LTCG exemption from penny stocks is not entitled to exemption U/S 10(38) of the Income Tax Act: ITAT Kolkata
- During the assessment proceedings, the Assessing Officer noted that the HUF had purchased 25,000 equity shares of the company on 15.03.2013 for a total of Rs. 14,97,708/-. In the assessment year under consideration, the HUF sold these shares for a total consideration of Rs. 62,23,703/-.
- The Assessing Officer observed discrepancies in the financial statements of the company, indicating that the increase in the share price was not commensurate with its business activities. Additionally, the company was listed as one of 84 penny stock companies on the Bombay Stock Exchange, linked to unscrupulous brokers, entry operators, and money launderers involved in providing bogus accommodation entries.
- The Assessing Officer concluded that the HUF had dealt with a penny stock company, and therefore, the claimed LTCG was bogus and not eligible for exemption under section 10(38).

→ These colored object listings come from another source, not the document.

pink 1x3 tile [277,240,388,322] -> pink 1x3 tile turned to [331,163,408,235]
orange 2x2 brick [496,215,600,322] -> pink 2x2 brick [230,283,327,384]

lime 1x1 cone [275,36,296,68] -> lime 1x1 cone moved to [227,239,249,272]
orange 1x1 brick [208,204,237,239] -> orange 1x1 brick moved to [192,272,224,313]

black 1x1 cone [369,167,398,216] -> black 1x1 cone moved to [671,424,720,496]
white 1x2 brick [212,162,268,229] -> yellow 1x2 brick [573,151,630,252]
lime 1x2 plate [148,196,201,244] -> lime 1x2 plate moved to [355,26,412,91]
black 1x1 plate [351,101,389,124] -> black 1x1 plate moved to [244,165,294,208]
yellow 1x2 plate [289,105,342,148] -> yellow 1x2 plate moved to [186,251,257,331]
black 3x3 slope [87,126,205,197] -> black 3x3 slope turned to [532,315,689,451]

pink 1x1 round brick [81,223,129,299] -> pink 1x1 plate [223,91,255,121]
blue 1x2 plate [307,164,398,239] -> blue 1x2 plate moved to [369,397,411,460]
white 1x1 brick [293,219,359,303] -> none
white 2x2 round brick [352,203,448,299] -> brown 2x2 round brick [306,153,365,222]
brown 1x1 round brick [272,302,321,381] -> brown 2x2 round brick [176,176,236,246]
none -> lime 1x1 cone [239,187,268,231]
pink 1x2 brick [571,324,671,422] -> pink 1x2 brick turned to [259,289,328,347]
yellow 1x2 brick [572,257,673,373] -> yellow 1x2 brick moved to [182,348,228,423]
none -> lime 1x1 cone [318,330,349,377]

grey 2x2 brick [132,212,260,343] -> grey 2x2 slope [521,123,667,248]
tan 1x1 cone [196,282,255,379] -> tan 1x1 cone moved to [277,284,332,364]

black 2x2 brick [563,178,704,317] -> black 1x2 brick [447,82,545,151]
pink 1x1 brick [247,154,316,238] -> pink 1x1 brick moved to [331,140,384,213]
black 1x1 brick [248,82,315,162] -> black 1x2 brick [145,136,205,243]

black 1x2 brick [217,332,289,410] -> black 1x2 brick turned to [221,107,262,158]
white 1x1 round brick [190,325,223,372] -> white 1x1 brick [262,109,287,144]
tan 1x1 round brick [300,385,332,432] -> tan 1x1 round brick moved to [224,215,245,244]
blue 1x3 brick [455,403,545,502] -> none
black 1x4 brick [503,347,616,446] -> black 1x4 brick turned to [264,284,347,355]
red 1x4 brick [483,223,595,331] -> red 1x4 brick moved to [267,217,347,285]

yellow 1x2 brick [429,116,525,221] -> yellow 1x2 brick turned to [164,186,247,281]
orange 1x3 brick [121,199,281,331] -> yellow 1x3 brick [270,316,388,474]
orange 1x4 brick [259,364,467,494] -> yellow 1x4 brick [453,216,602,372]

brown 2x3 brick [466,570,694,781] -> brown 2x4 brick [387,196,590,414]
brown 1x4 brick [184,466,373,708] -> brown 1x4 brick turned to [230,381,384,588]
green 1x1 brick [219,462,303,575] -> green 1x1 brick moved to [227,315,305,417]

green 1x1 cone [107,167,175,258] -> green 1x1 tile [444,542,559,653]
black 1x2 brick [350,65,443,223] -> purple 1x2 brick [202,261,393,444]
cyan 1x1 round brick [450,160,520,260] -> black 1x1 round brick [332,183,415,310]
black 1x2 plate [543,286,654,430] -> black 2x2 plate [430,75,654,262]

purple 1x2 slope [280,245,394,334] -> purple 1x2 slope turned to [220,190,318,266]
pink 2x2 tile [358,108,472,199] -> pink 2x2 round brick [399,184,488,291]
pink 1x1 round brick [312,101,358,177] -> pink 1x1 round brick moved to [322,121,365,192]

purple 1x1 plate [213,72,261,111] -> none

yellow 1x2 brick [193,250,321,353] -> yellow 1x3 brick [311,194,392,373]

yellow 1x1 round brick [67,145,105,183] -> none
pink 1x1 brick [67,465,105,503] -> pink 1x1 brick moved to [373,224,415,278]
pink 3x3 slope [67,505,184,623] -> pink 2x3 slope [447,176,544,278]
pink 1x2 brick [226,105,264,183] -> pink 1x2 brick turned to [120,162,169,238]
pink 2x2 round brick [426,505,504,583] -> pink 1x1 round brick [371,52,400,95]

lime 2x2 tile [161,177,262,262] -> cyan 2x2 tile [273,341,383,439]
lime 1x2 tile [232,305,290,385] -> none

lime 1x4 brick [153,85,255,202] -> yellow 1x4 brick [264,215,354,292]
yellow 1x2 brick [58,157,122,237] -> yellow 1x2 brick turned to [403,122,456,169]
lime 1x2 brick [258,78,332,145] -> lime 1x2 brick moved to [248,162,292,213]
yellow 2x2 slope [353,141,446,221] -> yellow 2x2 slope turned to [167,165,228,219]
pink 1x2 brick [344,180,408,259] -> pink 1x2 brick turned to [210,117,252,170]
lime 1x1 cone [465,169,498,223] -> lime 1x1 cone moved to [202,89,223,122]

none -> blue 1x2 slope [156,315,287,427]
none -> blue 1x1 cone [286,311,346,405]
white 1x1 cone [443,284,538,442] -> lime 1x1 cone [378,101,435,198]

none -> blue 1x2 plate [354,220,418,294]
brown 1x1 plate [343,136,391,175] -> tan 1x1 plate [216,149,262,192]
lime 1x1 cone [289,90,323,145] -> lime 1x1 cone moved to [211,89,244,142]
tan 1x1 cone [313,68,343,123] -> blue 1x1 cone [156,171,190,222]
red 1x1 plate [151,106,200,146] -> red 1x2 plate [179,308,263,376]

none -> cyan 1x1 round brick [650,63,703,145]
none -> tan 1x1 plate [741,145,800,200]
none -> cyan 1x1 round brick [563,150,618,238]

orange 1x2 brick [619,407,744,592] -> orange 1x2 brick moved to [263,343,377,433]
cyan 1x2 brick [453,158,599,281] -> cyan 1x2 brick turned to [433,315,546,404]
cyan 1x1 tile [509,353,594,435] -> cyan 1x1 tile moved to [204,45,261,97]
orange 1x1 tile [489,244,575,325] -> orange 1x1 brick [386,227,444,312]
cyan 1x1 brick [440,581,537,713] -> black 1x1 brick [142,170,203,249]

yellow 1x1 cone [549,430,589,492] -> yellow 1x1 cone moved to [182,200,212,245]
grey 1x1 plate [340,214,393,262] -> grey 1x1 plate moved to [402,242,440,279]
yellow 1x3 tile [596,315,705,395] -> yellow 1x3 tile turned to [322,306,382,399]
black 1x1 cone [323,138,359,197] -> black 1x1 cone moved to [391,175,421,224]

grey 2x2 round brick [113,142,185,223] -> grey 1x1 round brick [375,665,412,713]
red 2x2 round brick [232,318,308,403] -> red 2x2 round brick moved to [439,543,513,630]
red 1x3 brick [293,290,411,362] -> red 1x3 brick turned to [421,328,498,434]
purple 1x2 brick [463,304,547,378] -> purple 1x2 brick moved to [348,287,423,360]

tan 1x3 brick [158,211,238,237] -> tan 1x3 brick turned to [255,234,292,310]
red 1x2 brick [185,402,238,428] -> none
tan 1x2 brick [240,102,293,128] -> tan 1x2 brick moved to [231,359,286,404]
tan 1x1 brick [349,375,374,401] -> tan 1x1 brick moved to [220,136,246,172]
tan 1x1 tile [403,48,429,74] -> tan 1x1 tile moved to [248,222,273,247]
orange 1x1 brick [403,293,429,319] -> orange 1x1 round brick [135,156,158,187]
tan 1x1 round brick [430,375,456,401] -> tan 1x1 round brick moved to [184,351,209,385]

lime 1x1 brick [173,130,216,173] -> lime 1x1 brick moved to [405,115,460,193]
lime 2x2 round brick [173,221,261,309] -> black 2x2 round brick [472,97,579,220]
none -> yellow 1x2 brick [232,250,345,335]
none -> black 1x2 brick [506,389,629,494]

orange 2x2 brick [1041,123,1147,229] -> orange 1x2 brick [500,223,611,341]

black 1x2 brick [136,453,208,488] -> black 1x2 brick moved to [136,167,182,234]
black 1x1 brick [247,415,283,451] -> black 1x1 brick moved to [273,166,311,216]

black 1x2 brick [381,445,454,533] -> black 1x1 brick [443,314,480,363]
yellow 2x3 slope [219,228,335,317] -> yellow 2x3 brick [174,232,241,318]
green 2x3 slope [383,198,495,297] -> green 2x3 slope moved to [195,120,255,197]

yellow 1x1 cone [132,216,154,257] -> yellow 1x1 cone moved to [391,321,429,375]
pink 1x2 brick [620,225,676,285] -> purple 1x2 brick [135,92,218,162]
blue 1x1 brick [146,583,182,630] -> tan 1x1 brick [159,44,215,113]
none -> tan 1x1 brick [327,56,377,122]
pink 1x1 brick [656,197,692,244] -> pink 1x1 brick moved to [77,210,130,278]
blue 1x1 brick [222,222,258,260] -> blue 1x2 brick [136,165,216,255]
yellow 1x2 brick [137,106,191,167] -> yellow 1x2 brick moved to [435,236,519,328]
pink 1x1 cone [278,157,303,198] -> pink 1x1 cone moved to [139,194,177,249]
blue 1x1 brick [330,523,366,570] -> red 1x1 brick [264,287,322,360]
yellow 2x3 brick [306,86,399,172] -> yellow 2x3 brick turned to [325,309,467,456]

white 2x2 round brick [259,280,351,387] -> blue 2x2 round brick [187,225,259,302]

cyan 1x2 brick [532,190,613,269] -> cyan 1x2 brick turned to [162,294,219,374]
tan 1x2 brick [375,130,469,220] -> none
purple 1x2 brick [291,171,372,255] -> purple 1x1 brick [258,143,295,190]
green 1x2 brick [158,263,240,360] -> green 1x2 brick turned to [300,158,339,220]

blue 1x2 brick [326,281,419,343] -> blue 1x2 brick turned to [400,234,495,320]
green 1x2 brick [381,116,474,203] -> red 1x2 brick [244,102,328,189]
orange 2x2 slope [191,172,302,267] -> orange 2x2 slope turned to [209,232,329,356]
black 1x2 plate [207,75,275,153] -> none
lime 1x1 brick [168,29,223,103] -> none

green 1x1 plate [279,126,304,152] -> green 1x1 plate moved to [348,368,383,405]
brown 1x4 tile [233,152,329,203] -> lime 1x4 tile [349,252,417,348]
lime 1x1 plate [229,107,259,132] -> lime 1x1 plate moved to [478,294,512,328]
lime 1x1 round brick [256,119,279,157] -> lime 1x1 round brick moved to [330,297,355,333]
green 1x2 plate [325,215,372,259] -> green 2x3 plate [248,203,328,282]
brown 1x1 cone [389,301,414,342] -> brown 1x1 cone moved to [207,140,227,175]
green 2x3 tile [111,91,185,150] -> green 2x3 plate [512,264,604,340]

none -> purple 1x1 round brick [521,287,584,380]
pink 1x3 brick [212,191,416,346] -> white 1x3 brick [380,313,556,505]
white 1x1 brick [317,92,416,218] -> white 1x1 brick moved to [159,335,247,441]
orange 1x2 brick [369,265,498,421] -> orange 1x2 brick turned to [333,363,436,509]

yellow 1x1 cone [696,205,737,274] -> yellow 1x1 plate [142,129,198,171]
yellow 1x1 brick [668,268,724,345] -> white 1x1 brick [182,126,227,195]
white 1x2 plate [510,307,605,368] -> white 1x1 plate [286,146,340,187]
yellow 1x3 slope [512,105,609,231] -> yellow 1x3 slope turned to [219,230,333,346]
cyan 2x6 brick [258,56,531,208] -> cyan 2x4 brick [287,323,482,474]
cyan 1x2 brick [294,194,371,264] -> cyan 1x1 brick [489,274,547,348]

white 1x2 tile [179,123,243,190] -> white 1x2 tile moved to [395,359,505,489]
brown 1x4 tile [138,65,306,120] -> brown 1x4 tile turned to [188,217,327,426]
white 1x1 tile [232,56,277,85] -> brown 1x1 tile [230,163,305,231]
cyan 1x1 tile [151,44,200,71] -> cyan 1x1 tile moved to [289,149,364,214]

The alleged sale consideration was treated as unexplained cash credit under section 68.
- The HUF’s appeal to the Commissioner of Income Tax (Appeals) did not yield a favorable outcome, leading them to file an appeal before the Tribunal.
ITAT Kolkata held as under:
- The issue concerned the genuineness of the claim for exempt income under section 10(38) regarding LTCG from the sale of equity shares of penny stock companies.
- The burden of proof was on the assessee to establish the genuineness of the transactions, and in the absence of such evidence, the authorities were justified in treating the income as unexplained cash credit.
- The LTCG claims were not valid, and the income should be treated as undisclosed income.